ACOG Updates Pregnancy Nausea/Vomiting Treatment Guidelines

Marcia Frellick

August 20, 2015

Guidelines published online August 19 by the American College of Obstetricians and Gynecologists (ACOG) and in the September issue of Obstetrics & Gynecology review the evidence on diagnosing and managing nausea and vomiting during pregnancy.

Among the new guidelines, replacing those from 2004, are updates on widely known treatments. The combination of doxylamine and vitamin B6, which was taken off the market in 1983, is back and has been proven safe and effective. ACOG says the combination should be considered first-line pharmacotherapy.

For ondansetron, the review includes a list of medications that patients taking the drug should avoid. Although some studies have shown an increased risk for birth defects with early ondansetron use, other studies have not, and the absolute risk to any fetus is low, according to the review. As with all medications, the risks and benefits should be weighed in each case.

Symptoms Underreported and Undertreated

An estimated 50% of pregnant women experience nausea and vomiting, 25% have nausea only, and 25% are unaffected, the authors report. Recurrence with subsequent pregnancies ranges from 15.2% to 81%.

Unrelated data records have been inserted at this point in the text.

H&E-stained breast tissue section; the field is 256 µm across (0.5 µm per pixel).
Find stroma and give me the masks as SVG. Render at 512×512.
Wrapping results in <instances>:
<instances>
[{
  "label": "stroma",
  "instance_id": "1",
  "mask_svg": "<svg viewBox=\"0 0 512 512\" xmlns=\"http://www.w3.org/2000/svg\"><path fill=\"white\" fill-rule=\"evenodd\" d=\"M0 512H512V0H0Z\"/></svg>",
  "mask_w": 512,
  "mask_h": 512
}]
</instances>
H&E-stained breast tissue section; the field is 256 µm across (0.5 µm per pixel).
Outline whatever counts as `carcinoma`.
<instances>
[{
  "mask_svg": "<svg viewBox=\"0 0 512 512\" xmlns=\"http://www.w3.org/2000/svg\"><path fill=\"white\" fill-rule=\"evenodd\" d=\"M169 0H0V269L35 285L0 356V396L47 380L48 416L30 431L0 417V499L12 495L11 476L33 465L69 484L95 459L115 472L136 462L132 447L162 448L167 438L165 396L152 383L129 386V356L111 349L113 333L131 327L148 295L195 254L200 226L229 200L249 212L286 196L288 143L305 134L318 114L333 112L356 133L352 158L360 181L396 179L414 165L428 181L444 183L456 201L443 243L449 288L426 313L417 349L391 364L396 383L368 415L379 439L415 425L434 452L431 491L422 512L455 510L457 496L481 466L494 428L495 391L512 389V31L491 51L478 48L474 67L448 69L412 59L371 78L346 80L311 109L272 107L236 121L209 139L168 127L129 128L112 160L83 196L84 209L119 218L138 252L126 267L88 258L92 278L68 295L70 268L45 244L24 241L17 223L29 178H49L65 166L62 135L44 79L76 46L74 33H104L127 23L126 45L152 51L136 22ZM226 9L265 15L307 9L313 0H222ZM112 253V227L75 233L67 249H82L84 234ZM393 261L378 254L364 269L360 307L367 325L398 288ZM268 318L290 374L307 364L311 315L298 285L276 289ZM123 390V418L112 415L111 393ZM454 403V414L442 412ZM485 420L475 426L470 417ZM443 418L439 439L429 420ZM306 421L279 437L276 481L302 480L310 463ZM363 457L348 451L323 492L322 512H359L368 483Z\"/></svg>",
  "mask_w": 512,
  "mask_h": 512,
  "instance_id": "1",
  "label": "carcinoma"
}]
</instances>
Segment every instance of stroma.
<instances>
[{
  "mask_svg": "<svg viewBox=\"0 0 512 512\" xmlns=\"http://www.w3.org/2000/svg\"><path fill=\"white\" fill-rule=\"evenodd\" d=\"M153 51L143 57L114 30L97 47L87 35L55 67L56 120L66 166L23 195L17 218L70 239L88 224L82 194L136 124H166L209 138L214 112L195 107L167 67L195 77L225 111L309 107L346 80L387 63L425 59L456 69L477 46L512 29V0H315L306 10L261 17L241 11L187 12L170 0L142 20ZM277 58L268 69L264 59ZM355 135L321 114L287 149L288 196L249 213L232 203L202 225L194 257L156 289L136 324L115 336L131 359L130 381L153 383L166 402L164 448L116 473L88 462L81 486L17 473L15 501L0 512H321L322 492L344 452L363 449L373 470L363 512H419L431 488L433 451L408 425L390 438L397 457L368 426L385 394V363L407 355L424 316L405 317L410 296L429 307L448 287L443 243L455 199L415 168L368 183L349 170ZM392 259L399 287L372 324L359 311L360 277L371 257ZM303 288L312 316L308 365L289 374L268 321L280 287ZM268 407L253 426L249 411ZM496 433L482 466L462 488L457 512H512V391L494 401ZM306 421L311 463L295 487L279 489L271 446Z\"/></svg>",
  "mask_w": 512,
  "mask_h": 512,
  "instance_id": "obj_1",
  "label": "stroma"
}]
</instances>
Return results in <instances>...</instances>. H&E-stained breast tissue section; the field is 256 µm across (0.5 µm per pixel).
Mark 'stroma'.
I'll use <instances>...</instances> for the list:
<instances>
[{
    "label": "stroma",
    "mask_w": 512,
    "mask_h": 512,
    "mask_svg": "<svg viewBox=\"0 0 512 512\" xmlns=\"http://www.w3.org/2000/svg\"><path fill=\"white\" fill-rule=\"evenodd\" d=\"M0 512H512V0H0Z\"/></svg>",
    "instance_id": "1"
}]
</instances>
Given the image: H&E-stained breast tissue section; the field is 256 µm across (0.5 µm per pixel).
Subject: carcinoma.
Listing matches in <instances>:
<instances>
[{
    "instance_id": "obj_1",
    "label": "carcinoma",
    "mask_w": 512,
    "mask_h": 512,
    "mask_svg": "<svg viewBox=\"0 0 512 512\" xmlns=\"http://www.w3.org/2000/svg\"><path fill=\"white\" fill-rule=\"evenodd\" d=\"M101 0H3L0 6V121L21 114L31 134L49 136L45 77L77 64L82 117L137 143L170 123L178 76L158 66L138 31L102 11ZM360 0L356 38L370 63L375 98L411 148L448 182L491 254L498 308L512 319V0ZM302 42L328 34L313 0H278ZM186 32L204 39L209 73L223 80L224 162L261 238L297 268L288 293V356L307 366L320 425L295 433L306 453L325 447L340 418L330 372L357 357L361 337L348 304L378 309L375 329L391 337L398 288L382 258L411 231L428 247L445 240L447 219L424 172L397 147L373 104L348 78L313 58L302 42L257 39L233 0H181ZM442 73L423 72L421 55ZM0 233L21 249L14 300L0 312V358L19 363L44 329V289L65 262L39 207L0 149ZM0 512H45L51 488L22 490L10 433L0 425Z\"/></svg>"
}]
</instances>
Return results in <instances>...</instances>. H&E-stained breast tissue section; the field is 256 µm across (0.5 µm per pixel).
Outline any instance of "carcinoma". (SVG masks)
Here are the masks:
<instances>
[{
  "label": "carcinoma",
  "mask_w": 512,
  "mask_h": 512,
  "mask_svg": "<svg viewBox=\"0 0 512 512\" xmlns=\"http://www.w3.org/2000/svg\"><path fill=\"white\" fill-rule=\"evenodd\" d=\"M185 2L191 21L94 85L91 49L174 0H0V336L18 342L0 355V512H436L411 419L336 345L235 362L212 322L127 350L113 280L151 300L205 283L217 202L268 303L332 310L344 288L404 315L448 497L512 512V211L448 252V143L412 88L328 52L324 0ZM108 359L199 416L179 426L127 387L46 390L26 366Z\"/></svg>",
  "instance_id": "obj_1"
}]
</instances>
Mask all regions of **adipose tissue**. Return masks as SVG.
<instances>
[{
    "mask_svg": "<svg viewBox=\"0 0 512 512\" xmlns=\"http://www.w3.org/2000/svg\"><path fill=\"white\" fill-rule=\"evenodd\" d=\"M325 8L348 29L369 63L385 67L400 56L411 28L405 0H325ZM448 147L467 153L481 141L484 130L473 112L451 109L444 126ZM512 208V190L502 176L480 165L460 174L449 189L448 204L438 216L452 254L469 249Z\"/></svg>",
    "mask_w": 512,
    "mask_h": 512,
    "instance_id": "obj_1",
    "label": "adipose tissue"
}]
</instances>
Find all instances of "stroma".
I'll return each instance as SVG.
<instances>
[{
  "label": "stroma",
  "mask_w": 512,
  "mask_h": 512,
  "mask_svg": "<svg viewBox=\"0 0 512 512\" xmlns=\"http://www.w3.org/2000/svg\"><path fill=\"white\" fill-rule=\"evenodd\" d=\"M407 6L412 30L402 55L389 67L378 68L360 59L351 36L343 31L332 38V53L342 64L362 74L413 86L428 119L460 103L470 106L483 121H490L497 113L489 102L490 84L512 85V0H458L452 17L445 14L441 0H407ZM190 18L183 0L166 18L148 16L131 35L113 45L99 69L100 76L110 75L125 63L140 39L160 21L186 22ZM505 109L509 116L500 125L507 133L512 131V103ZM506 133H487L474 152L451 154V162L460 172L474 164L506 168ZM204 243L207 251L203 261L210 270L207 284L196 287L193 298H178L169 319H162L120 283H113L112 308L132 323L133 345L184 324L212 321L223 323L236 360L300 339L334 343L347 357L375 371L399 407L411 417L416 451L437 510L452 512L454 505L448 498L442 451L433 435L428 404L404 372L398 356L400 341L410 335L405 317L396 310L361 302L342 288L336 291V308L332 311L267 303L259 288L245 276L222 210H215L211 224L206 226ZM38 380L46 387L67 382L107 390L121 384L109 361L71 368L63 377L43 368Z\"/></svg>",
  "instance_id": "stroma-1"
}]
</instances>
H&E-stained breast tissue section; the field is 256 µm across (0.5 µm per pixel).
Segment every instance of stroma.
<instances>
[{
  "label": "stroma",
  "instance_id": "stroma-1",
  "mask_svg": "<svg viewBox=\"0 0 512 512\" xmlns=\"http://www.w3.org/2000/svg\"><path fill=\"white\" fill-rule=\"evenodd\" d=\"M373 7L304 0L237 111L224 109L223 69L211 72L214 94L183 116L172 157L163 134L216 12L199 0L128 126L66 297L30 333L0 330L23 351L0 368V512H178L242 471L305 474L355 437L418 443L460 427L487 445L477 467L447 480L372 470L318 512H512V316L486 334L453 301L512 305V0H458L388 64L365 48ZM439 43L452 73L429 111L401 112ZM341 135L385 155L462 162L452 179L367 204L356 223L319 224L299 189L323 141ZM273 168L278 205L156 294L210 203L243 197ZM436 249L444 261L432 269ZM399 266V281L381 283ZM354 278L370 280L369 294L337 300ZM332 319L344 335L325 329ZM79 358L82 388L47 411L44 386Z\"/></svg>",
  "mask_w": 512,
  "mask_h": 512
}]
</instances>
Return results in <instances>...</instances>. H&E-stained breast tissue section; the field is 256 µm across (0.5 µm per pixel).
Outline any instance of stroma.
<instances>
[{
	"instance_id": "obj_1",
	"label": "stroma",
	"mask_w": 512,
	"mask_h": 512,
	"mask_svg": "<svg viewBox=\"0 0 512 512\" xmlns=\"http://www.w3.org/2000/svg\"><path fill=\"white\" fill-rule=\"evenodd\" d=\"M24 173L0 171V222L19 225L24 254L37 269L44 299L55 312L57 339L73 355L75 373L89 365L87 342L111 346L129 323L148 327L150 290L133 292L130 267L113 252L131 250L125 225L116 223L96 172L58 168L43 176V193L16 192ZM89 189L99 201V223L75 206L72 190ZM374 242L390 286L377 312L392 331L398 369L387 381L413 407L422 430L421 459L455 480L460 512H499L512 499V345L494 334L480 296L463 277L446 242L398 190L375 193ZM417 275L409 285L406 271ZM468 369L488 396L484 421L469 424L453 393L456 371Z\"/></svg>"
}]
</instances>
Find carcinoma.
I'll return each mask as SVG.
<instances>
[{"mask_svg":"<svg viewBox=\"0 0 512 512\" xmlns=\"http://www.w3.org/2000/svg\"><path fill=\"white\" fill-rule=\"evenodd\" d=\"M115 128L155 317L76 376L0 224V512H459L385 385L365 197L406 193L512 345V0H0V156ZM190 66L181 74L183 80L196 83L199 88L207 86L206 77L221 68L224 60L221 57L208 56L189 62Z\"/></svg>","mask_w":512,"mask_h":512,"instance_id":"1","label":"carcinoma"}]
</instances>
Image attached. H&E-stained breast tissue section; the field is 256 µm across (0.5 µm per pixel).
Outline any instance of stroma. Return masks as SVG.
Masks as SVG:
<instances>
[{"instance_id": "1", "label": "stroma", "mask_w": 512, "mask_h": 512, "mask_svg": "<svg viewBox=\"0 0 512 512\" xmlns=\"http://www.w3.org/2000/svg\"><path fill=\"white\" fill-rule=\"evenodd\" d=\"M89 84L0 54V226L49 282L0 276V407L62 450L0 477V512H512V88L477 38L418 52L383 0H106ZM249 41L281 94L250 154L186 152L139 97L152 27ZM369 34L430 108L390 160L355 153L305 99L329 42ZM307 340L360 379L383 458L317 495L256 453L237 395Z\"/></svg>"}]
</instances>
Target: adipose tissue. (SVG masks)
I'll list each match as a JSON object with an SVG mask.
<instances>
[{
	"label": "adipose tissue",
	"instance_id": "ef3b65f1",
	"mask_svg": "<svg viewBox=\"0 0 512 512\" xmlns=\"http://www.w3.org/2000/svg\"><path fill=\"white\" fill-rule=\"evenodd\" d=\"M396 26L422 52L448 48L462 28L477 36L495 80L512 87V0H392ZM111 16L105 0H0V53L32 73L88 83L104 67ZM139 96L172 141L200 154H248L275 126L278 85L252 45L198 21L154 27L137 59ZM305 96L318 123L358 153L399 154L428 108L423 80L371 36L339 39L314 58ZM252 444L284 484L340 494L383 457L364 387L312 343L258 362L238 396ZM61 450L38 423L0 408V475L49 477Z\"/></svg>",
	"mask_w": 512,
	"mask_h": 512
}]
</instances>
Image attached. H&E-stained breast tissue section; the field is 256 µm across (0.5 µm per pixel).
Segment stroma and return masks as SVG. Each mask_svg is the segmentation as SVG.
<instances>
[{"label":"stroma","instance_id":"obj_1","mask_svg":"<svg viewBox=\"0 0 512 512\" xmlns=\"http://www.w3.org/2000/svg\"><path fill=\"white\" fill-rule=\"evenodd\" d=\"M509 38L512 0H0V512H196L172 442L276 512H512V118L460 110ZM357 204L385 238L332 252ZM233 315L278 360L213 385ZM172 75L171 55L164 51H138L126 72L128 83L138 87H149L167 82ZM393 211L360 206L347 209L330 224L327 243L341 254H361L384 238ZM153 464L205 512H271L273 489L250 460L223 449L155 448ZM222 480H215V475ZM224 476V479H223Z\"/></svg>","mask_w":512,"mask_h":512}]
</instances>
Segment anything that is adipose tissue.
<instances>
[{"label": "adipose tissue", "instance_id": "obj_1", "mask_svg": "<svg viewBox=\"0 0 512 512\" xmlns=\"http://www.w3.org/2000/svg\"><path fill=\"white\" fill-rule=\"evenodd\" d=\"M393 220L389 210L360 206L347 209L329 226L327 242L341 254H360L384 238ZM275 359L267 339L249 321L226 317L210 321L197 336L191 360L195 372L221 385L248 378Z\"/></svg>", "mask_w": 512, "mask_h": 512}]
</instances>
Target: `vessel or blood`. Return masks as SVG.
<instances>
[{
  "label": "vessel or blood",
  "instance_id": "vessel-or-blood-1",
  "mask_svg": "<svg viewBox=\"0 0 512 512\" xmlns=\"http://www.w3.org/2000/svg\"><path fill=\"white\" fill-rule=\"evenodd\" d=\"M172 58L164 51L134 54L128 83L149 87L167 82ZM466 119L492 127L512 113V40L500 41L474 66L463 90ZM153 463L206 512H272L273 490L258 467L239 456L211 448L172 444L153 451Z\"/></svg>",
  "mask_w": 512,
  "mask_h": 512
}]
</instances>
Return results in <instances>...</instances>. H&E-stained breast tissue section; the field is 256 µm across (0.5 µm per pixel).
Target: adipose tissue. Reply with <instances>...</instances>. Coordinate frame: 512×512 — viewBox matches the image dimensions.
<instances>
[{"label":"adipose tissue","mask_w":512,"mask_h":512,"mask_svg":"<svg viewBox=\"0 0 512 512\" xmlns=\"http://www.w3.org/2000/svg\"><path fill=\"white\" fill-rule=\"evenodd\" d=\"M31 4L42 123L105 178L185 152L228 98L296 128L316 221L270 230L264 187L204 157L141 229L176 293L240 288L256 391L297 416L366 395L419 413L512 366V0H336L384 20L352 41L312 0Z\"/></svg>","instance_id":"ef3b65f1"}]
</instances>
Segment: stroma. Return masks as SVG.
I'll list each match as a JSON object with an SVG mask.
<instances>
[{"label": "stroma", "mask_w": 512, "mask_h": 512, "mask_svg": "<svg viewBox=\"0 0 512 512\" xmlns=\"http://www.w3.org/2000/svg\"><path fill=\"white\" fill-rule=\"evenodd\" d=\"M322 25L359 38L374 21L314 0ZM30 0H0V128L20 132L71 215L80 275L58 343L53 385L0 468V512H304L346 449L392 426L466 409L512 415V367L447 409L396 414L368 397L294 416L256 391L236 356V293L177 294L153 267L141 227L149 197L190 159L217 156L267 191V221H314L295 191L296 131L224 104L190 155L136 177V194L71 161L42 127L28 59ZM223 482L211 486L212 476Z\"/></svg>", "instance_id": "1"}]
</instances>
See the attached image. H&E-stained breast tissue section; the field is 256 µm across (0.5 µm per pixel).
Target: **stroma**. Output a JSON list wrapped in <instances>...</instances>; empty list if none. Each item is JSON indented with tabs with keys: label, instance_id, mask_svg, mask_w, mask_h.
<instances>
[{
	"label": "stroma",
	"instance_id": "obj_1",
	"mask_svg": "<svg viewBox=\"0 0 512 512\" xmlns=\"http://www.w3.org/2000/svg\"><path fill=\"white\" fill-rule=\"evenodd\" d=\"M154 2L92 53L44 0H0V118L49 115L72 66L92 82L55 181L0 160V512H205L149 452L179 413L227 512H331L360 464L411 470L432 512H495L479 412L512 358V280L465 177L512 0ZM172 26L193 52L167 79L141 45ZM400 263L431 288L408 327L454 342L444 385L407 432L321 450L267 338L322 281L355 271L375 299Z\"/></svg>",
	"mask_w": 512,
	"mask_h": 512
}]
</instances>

However, nausea and vomiting may not receive the attention they need for several reasons. One is that "morning sickness" is common in early pregnancy, so pregnant women and their physicians may minimize the concern, and it may be undertreated. Also, women may not seek help because of concerns about the safety of medications.

However, the guideline authors note that treating nausea and vomiting early in pregnancy, before it progresses, can help control symptoms and prevent more serious complications, including hospitalization.

Considering the timing of the start of nausea or vomiting is important. Symptoms almost always present before 9 weeks of gestation. When nausea or vomiting begins for the first time after 9 weeks, other conditions should be considered.

Other recommendations based on good and consistent scientific (level A) evidence include:

  • The standard recommendation to take prenatal vitamins for 3 months before conception may reduce the incidence and severity of nausea and vomiting in pregnancy.

  • In patients with hyperemesis gravidarum who also have suppressed thyroid-stimulating hormone levels, treatment of hyperthyroidism should not begin without evidence (such as goiter, thyroid autoantibodies, or both) of thyroid disease.

Among recommendations based on limited or inconsistent scientific evidence (level B):

  • Treatment with ginger has shown benefit in reducing nausea and can be considered a nonpharmacologic option.

  • Treatment of severe nausea and vomiting of pregnancy or hyperemesis gravidarum with methylprednisolone may be effective in refractory cases; however, the risk profile of methylprednisolone suggests it should be used as a last resort.

The authors acknowledge that variations in treatment may be warranted based on the needs of the individual patient, resources, and limitations unique to the practice.

Whether, when, and how to treat nausea and vomiting of pregnancy should also depend on the woman's perception of the severity of her symptoms. Easing the symptoms can add to women's quality of life, lower healthcare costs, and shorten time away from work.